Como controle compensatório adicional: revisar e restringir permissões de escrita no diretório /opt/zimbra/jetty/webapps/zimbra/public, verificar a configuração $pax em /opt/zimbra/conf/amavisd.conf.in (ou amavisd.conf gerado) para confirmar a ordem de preferência de utilitários, e monitorar os logs do amavis por qualquer ocorrência da mensagem de warning sobre uso de cpio em vez de pax — sua presença indica exposição ativa à falha independentemente da versão do ZCS instalada.
Como detectar
No log do amavis (tipicamente visível via syslog/maillog), a mensagem '(!)WARN: Using cpio instead of pax can be a security risk; please add: $pax='pax'; to amavisd.conf and check that the pax(1) utility is available on the system!' indica que o sistema está na configuração vulnerável (pax ausente), independentemente de ter sido ou não alvo de um anexo malicioso — vale a pena tratar como sinal de exposição, não apenas de exploração.

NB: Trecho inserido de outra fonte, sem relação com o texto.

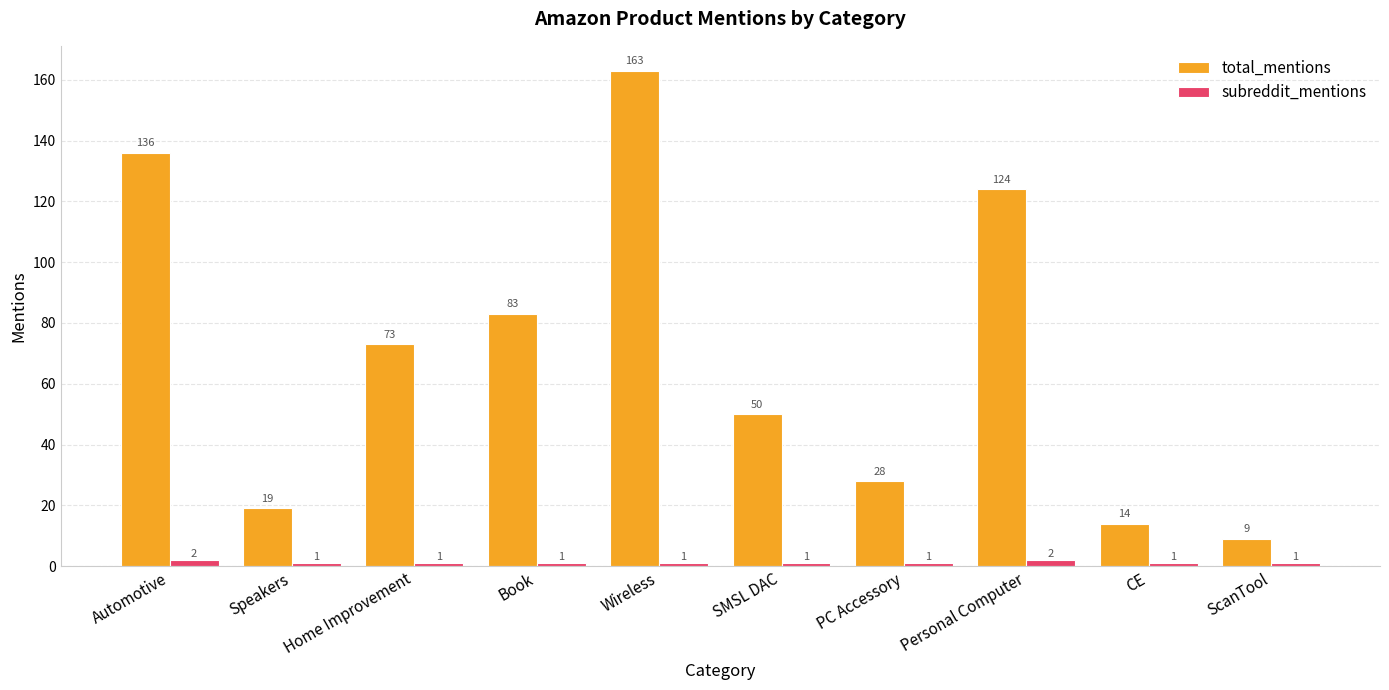

What is the spread (max minus min) of values at Automotive?

134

Como sinal de exploração já ocorrida, procurar por arquivos inesperados (especialmente .jsp) dentro de /opt/zimbra/jetty/webapps/zimbra/public/, e nos logs de entrega de e-mail (amavis) por anexos com extensões de imagem/documento comuns cujo conteúdo real seja um arquivo tar/cpio (identificável via 'file' mostrando 'POSIX tar archive' em vez do tipo esperado pela extensão). Acessos subsequentes a URLs sob /public/ para o(s) arquivo(s) suspeitos e uso do comando administrativo zmprov gdpak nos logs do zmmailboxd também são indicadores fortes de exploração bem-sucedida seguida de sequestro de conta.